The courts will surely not accept such administrative decisions that take precedence, instead remaining consistent and in harmony with the law they seek to apply and implement. We emphasize that the power of administrative officials to promulgate rules in the application of a law is necessarily limited to what is provided for in the legislative text.

“Here, the BIR expanded or changed the law when it reduced income tax deductions for respondents (banks) and when it sanctioned the method of accounting that respondents must use, without any basis found in the tax code.

“In fact, in their petition, the DOF and BIR have not even identified the exact provisions of the Internal Revenue Code that they seek to apply and enforce. Undoubtedly, the RR did not simply provide details for the application of the provisions of the Tax Code. Nor did it interpret the provisions of the Tax Code.

“Instead, RR 4-2011 changed what was explicitly provided therein. This amounts to tax legislation that is solely within the purview of the Legislative Department.

“Without finding that the accounting method used by said taxpayers does not reflect their actual income, there is no reason for the petitioners (DOF and BIR) to impose an accounting method to allocate respondents’ expenses.

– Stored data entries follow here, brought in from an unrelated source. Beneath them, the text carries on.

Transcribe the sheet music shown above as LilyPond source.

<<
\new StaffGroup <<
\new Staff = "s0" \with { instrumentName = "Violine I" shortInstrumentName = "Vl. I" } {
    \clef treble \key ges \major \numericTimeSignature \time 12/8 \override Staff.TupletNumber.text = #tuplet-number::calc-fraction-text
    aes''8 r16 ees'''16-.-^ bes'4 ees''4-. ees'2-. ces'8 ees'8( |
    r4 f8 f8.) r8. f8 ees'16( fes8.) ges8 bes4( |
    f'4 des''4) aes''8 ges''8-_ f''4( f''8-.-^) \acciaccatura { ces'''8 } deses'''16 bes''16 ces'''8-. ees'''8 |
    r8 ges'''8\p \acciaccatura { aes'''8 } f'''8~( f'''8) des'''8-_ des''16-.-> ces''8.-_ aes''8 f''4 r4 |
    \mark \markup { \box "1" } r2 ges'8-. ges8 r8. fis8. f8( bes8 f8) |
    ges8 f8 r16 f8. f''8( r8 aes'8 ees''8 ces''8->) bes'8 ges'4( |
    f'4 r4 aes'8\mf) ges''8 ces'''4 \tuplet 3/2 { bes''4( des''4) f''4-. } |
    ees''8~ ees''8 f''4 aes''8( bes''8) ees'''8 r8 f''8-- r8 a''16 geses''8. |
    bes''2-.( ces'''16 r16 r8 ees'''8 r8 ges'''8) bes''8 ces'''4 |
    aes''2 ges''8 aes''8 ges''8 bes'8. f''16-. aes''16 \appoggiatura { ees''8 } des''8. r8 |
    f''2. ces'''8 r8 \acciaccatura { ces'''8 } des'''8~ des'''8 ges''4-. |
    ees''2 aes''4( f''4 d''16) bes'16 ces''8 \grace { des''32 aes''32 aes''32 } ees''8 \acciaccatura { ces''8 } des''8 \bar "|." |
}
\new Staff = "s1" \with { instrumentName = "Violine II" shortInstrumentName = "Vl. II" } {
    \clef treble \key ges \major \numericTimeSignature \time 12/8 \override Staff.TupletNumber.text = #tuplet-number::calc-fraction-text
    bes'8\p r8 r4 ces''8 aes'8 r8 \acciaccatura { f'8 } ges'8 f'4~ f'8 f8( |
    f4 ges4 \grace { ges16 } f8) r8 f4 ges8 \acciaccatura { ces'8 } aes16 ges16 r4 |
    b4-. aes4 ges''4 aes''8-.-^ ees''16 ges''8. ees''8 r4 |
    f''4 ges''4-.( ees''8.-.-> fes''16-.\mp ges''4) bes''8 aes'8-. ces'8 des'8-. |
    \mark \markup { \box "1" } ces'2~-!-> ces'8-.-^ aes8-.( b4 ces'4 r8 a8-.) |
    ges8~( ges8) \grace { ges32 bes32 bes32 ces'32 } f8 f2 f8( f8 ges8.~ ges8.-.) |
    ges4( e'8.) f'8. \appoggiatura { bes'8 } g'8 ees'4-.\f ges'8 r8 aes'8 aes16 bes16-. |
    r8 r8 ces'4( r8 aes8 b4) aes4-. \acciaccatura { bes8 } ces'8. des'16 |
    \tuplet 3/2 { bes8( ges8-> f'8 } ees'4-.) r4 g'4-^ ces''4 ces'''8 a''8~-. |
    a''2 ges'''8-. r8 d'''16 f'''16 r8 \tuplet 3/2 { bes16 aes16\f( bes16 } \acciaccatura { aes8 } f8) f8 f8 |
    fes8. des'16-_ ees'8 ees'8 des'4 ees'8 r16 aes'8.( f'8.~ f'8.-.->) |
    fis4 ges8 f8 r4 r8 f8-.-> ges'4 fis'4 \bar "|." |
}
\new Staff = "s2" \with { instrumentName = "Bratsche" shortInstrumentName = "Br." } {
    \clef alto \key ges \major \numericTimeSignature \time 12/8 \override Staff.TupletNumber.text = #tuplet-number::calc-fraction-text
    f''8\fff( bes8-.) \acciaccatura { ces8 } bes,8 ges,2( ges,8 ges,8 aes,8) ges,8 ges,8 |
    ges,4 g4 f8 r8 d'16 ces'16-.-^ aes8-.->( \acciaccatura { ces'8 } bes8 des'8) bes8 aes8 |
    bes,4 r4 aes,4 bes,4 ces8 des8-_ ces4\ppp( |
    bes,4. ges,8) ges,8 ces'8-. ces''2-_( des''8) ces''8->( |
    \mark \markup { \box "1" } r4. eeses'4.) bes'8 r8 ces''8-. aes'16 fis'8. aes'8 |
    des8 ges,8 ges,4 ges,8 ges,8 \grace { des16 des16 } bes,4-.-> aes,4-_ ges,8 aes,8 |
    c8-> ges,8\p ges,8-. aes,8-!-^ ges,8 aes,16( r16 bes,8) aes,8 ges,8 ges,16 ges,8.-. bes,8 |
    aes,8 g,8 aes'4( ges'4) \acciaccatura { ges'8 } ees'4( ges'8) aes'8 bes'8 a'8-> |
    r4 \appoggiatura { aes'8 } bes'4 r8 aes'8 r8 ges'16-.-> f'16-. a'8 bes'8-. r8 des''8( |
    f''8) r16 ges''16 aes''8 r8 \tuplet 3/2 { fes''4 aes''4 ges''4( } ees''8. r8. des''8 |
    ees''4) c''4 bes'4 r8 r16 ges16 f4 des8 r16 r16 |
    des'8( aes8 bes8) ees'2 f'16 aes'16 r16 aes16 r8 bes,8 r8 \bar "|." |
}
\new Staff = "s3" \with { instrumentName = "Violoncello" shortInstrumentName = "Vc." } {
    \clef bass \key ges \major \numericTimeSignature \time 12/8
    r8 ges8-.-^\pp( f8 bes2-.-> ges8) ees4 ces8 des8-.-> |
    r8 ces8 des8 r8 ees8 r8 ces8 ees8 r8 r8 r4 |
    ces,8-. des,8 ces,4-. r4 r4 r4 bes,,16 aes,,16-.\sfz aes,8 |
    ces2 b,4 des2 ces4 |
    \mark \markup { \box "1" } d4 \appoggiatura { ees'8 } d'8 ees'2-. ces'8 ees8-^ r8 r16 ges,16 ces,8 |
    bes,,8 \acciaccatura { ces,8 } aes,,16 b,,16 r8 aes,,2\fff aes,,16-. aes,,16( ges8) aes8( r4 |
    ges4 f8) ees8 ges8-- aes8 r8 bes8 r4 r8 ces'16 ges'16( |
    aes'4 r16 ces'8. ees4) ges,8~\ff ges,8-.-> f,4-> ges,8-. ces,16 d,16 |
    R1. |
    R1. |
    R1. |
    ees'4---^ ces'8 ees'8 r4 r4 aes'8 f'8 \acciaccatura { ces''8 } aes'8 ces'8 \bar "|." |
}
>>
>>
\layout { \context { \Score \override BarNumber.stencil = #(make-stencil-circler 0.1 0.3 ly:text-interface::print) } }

“The CIR cannot substitute for its own judgment and impose an accounting method on the taxpayer without reasonable grounds, in violation of the taxpayer’s right to use any accounting method of his choice. Certainly, the CIR can only challenge the correctness of the accounting method used after the taxpayer has filed a tax return through an audit investigation or an assessment of a particular taxpayer when the CIR can validly note the existence of a distortion, that is to say if the accounting method used did not clearly reflect the result.

“We find that it (the settlement) was published in violation of due process requirements. Given the burden imposed by RR 4-2011, the notice, hearing and publication requirements should have been strictly observed.

“Indeed, when the administrative rule goes beyond the simple provision of means likely to facilitate or burden the application of the law as little as possible but substantially increases the burden of the governed, as in the present case, it is up to the agency to at least give those directly affected a chance to be heard, and then duly informed, before this new broadcast becomes law.

“In this case, RR 4-2011 increases the burden on banks and other financial institutions and imposes a sanction in case of violation. As we have seen, the prescription of a particular method of allocating costs and expenses will necessarily result in the limitation or reduction of the amount of deductible expenses authorized for banks and other financial institutions. Moreover, their violation entails the imposition of a penalty.

“This considerably increases the burden on liable taxpayers. Compliance with the notice, hearing and publication requirements should therefore not have been ignored by the petitioners.

“For failing to give notice and a hearing before presenting RR 4-2011, said RR should also be declared defective and ineffective.

“Ultimately, the CIR is authorized to interpret our tax laws but not to develop or modify them. In the case of RR 4-2011, however, the CIR went beyond, if not seriously abused, that authority.

“Therefore, given the aforementioned substantive and procedural irregularities in its issuance, RR 4-2011 is null and void.

“CONSEQUENTLY, premises considered, the request is DENIED and Tax By-law No. 4-2011 issued by the Secretary of the Department of Finance is declared VOID for having been issued ultra vires. THEREFORE ORDERED.